• Stored data
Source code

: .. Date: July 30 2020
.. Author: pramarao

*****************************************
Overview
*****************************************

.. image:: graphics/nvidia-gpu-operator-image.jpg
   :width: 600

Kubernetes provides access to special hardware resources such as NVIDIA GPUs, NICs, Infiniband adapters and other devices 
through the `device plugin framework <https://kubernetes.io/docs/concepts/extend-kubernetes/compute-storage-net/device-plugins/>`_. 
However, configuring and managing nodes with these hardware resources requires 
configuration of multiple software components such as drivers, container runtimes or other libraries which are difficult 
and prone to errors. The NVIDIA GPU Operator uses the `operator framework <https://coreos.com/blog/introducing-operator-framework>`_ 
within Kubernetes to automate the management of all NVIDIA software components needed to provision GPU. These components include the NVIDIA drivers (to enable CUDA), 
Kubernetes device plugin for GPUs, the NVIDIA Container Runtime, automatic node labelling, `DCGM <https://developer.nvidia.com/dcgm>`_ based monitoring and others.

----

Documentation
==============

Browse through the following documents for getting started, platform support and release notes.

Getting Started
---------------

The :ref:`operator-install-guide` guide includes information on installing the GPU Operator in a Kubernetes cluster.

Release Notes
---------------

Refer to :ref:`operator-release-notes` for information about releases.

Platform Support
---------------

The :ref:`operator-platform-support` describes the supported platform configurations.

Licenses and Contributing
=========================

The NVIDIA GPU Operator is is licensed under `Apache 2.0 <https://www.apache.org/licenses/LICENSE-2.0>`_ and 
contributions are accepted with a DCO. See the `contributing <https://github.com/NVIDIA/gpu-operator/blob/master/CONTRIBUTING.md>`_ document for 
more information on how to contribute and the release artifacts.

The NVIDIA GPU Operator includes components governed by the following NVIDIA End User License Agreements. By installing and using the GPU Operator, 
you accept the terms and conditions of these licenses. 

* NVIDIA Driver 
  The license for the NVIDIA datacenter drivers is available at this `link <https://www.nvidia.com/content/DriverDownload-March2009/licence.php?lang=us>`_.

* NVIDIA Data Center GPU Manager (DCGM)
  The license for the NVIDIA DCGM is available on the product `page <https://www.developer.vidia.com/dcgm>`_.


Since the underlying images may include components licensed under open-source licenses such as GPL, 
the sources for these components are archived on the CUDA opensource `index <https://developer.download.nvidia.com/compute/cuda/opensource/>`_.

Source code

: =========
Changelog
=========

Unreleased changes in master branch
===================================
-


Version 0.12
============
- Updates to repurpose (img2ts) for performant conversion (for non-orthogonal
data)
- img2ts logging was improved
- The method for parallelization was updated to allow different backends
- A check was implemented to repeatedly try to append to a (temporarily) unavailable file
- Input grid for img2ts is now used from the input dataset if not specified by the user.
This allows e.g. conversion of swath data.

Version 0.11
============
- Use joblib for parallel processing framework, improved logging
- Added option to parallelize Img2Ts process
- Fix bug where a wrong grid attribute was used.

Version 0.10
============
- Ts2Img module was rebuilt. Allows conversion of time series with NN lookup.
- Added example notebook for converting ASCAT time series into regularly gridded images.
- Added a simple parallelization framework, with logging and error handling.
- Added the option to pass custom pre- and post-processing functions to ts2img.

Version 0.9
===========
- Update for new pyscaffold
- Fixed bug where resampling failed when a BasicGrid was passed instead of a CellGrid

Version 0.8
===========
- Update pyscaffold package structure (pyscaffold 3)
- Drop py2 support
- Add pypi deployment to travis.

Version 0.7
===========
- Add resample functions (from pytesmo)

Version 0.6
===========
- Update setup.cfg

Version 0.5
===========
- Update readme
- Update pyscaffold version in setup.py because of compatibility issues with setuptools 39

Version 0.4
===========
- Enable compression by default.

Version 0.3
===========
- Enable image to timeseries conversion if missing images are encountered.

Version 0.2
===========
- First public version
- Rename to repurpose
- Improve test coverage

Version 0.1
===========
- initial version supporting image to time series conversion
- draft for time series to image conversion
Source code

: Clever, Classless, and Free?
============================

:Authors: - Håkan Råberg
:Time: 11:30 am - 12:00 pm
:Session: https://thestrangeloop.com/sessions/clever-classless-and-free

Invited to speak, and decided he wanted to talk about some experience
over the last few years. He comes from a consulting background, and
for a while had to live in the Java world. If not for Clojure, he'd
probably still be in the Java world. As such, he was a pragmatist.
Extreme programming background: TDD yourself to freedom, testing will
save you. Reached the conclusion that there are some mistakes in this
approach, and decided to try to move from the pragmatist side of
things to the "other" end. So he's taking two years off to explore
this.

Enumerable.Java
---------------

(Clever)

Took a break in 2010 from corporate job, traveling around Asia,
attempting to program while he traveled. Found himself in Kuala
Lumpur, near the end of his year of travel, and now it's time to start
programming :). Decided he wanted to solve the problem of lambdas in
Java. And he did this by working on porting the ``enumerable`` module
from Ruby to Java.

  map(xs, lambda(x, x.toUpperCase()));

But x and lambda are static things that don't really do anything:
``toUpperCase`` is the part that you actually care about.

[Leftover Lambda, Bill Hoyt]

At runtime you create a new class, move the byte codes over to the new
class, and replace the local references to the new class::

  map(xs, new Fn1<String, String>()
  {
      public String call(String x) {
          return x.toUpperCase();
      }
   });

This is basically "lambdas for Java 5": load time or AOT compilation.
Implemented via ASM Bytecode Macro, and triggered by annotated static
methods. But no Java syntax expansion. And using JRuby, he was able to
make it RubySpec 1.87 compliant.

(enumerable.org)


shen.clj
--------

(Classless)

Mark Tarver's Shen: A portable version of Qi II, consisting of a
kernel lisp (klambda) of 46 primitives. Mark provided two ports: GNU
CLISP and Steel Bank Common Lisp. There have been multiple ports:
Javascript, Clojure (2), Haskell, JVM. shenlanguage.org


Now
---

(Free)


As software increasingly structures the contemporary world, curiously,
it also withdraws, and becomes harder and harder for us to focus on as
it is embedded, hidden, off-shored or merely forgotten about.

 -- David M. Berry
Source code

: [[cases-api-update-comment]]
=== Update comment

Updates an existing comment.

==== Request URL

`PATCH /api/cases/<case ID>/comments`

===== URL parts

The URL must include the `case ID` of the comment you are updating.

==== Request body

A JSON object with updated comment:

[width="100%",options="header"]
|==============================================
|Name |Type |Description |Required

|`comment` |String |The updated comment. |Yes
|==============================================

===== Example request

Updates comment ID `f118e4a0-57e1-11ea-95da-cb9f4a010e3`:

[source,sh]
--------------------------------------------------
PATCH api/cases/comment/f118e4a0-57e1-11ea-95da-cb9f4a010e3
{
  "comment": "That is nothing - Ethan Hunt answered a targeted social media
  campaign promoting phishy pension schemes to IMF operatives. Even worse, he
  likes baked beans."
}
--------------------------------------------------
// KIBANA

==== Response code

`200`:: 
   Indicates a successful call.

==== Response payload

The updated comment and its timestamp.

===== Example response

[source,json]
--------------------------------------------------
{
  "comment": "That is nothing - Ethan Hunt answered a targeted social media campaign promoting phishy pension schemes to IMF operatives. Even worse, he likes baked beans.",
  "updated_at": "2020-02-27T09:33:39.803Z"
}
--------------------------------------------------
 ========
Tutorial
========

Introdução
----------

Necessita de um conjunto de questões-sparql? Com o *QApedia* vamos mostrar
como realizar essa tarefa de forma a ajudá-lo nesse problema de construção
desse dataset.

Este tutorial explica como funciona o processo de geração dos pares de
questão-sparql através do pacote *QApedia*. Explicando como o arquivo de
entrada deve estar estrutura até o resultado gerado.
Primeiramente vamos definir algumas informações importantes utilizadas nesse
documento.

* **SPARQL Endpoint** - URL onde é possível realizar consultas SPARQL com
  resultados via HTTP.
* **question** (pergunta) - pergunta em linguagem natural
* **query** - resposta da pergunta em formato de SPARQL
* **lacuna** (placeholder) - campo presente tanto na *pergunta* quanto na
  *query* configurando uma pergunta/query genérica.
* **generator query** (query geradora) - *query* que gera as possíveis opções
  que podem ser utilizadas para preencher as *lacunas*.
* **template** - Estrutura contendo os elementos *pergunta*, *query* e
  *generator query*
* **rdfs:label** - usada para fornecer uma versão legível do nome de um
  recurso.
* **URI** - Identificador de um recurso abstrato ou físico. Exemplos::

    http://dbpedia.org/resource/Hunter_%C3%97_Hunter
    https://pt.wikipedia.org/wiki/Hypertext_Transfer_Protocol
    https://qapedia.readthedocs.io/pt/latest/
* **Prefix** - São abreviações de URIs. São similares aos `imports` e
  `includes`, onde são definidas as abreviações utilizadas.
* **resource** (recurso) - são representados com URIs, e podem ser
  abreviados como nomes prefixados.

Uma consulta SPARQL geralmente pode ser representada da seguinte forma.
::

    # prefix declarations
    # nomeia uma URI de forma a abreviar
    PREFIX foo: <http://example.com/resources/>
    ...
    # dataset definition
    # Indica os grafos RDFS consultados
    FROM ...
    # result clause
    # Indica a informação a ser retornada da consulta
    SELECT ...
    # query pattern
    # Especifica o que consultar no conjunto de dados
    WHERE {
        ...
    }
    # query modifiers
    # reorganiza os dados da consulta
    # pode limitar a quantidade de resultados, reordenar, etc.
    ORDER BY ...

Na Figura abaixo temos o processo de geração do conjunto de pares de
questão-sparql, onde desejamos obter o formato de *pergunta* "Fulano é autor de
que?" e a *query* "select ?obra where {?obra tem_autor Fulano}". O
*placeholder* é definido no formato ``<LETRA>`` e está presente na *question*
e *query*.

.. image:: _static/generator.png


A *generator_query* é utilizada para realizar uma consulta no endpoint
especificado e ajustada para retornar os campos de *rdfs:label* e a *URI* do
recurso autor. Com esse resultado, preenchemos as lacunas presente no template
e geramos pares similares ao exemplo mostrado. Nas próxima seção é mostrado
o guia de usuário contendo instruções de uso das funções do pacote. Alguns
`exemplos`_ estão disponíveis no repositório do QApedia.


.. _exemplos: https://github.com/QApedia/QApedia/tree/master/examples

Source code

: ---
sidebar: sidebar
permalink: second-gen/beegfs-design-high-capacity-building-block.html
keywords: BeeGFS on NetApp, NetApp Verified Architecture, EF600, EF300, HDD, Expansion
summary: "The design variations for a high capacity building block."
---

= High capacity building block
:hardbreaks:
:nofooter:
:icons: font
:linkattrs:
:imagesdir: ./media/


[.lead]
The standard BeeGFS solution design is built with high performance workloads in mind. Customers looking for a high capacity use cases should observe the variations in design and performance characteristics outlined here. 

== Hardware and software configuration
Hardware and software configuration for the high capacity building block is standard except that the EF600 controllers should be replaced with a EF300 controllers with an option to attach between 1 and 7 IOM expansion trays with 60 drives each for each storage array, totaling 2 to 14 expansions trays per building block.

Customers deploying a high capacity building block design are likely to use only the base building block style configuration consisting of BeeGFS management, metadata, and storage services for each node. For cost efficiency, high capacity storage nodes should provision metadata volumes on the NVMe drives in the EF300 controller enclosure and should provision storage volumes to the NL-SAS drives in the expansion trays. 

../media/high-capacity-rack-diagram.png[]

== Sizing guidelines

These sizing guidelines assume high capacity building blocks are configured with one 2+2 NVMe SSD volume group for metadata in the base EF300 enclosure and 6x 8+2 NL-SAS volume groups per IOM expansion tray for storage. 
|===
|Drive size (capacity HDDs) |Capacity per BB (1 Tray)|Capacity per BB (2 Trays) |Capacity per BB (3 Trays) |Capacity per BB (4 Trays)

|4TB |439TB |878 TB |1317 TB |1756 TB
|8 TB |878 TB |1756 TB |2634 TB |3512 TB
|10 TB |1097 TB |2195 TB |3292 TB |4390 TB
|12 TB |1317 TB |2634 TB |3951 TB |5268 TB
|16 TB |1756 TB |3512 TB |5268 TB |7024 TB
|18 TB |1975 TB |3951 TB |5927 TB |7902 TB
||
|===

• EXERCISE AIM
Among the entries above, locate the lines containing "Version 0.3" and "am - 12:00 pm", and transcribe exactly those two lines and all lines between.

• TASK ANSWER
Version 0.3
===========
- Enable image to timeseries conversion if missing images are encountered.

Version 0.2
===========
- First public version
- Rename to repurpose
- Improve test coverage

Version 0.1
===========
- initial version supporting image to time series conversion
- draft for time series to image conversion
Source code

: Clever, Classless, and Free?
============================

:Authors: - Håkan Råberg
:Time: 11:30 am - 12:00 pm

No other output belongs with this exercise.